Copy every line of the entries that has the string "august" in it.
** The records follows **
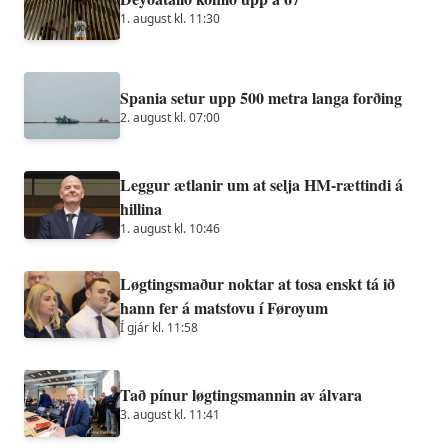
1. august kl. 11:30
Spania setur upp 500 metra langa forðing
2. august kl. 07:00
Leggur ætlanir um at selja HM-rættindi á
hillina
1. august kl. 10:46
Løgtingsmaður noktar at tosa enskt tá ið
hann fer á matstovu í Føroyum
Í gjár kl. 11:58
Tað pínur løgtingsmannin av álvara
3. august kl. 11:41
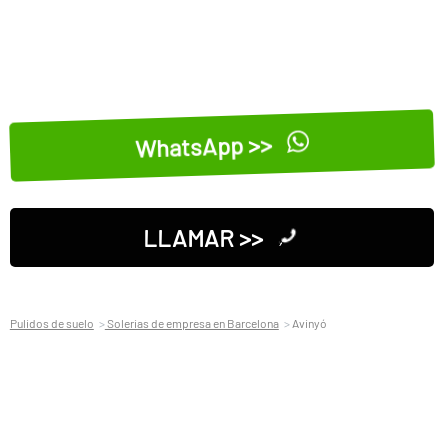
WhatsApp >>
LLAMAR >>
Pulidos de suelo
Solerias de empresa en Barcelona
Avinyó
** End of The records **
• Final answer:
1. august kl. 11:30
2. august kl. 07:00
1. august kl. 10:46
3. august kl. 11:41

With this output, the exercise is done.